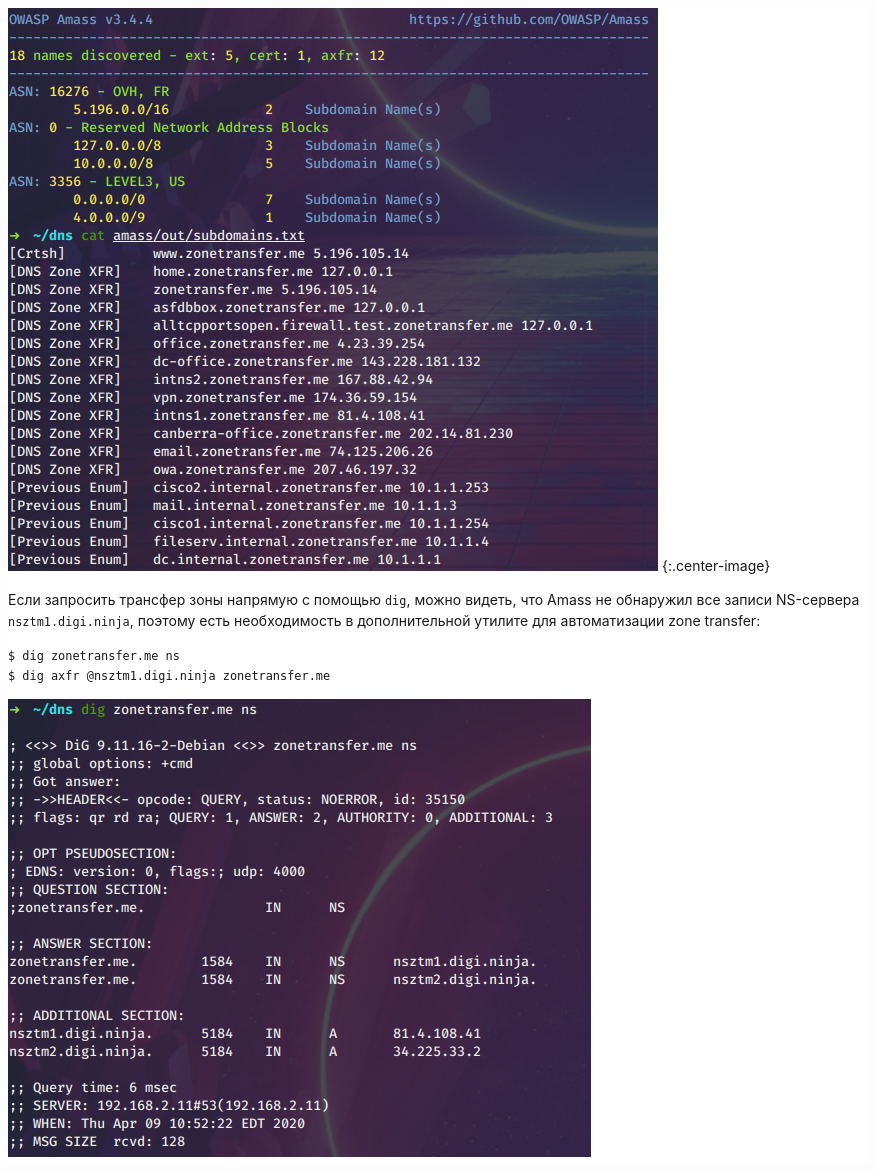 ![amass-2.png](/assets/images/subdomain-discovery/amass-2.png)
{:.center-image}

Если запросить трансфер зоны напрямую с помощью `dig`, можно видеть, что Amass не обнаружил все записи NS-сервера `nsztm1.digi.ninja`, поэтому есть необходимость в дополнительной утилите для автоматизации zone transfer:

```
$ dig zonetransfer.me ns
$ dig axfr @nsztm1.digi.ninja zonetransfer.me
```

![dig-ns.png](/assets/images/subdomain-discovery/dig-ns.png)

□ □ □ □ □

#### What you need to do
Every word of the material above should be copied exactly; no pictures.

#### Exercise output
 ![amass-2.png](/assets/images/subdomain-discovery/amass-2.png)
{:.center-image}

Если запросить трансфер зоны напрямую с помощью `dig`, можно видеть, что Amass не обнаружил все записи NS-сервера `nsztm1.digi.ninja`, поэтому есть необходимость в дополнительной утилите для автоматизации zone transfer:

```
$ dig zonetransfer.me ns
$ dig axfr @nsztm1.digi.ninja zonetransfer.me
```

![dig-ns.png](/assets/images/subdomain-discovery/dig-ns.png)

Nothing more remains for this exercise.